The “Declaration Of War” That Became Her Legacy
Few songs evoke such painfully strong imagery of the violently segregated South of the early 20th century as “Strange Fruit,” and few singers could emote as potent a blend of anger, grief, and defiance as the legendary Billie Holiday. The New York City-based jazz singer first heard what would become one of her signature songs when its writer, Abel Meeropol, visited Holiday at a nightclub where she was working called Café Society in 1939. He presented the song to her and, after a few questions from Holiday regarding the lyrics, finally heard her sing the grim song with “the bitterness and shocking quality I hoped the song would have,” per the Library of Congress.
The song described the horrors of the Jim Crow South, during which white citizens lynched and murdered Black men and women by the hundreds. To sing the words, Black bodies swinging in the Southern breeze, strange fruit hanging from the poplar trees, in the late 1930s and early 1940s wasn’t just controversial. It was an act of rebellion that put targets on the back of those brave enough to sing those lyrics in public—Holiday included. Governmental agencies like the Federal Bureau of Narcotics and the FBI began pursuing Holiday for her drug use and, perhaps more covertly, her public displays of anti-lynching views.
Holiday’s 1939 track “Strange Fruit” is one of the first blatant protests of racism in the musical world. Atlantic Records co-founder Ahmet Ertegun described it as “a declaration of war” and “the beginning of the Civil Rights movement.” The jazz singer purposefully put the song at the end of her set so that she could escape the venue quickly in the event that Holiday’s critics, government officials, or other potential threats were in the crowd.
Billie Holiday Died On July 17, 1959
Billie Holiday struggled with addiction to h***** and alcohol for years, and complications from this substance abuse ultimately led to her demise in the early morning hours of July 17, 1959 at the Metropolitan Hospital in New York. Her official cause of death was pulmonary edema and heart failure, both of which were caused by her cirrhosis of the liver, a diagnosis she received earlier that year.
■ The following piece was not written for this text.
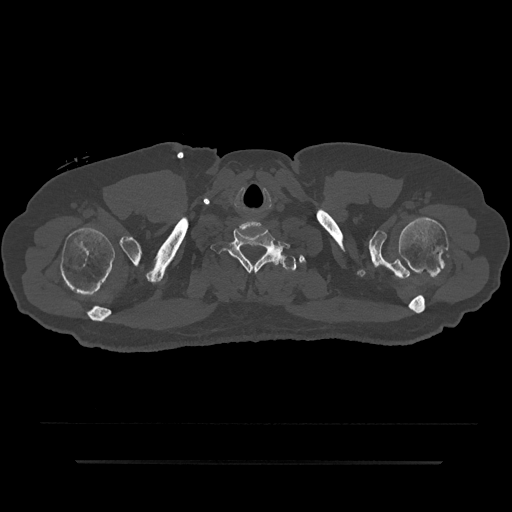
CT including the spine, one axial slice; position 768 of 797 along the scan axis; 120 kVp; bone window (W 1800 / L 400 HU); 0.5 mm slice thickness; 512 × 512 image matrix, field of view 464 × 464 mm. Male patient, age 59 years. From the clinical record (not read from this slice): primary cancer: bile ducts.
Outlined on this slice (semi-automatically segmented with operator editing):
- T1 vertebra: box from (x=271, y=248) to (x=305, y=271) px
The singer of the controversial jazz standard had been under police supervision after law enforcement officials arrested her for narcotics possession.
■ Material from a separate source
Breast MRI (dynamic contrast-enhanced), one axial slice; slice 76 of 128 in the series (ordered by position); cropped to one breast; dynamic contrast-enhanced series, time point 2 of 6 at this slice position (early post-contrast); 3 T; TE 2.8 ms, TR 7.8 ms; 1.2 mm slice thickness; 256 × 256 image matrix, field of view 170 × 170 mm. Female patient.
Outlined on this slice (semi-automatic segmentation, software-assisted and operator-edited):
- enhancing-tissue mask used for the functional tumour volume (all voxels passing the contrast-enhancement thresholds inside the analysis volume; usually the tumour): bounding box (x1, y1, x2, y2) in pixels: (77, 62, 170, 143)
Her final moments were quiet, sterile, and supervised. Her abusive husband at the time of her death, Louis McKay, infamously stole Holiday’s money and did little to pay for a proper ceremony or burial upon her passing. The jazz singer whose legacy was a musical “declaration of war” is buried at St. Raymond’s Cemetery in the Bronx—a solitary resting place in which she can finally get some peace.